(Data entries)
*** Begin section ***

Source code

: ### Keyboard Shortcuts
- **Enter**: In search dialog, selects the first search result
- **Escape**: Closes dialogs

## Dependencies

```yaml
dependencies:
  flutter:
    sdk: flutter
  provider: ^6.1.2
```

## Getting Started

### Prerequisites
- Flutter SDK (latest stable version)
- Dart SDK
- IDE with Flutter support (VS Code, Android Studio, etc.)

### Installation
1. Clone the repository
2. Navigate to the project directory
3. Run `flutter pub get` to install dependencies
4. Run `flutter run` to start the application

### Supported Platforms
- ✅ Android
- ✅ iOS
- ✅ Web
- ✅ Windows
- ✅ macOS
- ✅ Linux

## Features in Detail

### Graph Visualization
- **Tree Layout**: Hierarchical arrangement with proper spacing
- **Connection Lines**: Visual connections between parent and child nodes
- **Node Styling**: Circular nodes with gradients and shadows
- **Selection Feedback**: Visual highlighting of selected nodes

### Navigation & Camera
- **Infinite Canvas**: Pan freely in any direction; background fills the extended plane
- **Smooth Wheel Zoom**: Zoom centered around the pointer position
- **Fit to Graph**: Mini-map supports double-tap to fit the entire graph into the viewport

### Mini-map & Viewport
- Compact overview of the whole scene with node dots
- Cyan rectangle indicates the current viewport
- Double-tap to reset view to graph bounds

*** End section ***

_Exercise directions_
Write the entries out once more, exactly as they were given.

_Answer box_
Source code

: ### Keyboard Shortcuts
- **Enter**: In search dialog, selects the first search result
- **Escape**: Closes dialogs

## Dependencies

```yaml
dependencies:
  flutter:
    sdk: flutter
  provider: ^6.1.2
```

## Getting Started

### Prerequisites
- Flutter SDK (latest stable version)
- Dart SDK
- IDE with Flutter support (VS Code, Android Studio, etc.)

### Installation
1. Clone the repository
2. Navigate to the project directory
3. Run `flutter pub get` to install dependencies
4. Run `flutter run` to start the application

### Supported Platforms
- ✅ Android
- ✅ iOS
- ✅ Web
- ✅ Windows
- ✅ macOS
- ✅ Linux

## Features in Detail

### Graph Visualization
- **Tree Layout**: Hierarchical arrangement with proper spacing
- **Connection Lines**: Visual connections between parent and child nodes
- **Node Styling**: Circular nodes with gradients and shadows
- **Selection Feedback**: Visual highlighting of selected nodes

### Navigation & Camera
- **Infinite Canvas**: Pan freely in any direction; background fills the extended plane
- **Smooth Wheel Zoom**: Zoom centered around the pointer position
- **Fit to Graph**: Mini-map supports double-tap to fit the entire graph into the viewport

### Mini-map & Viewport
- Compact overview of the whole scene with node dots
- Cyan rectangle indicates the current viewport
- Double-tap to reset view to graph bounds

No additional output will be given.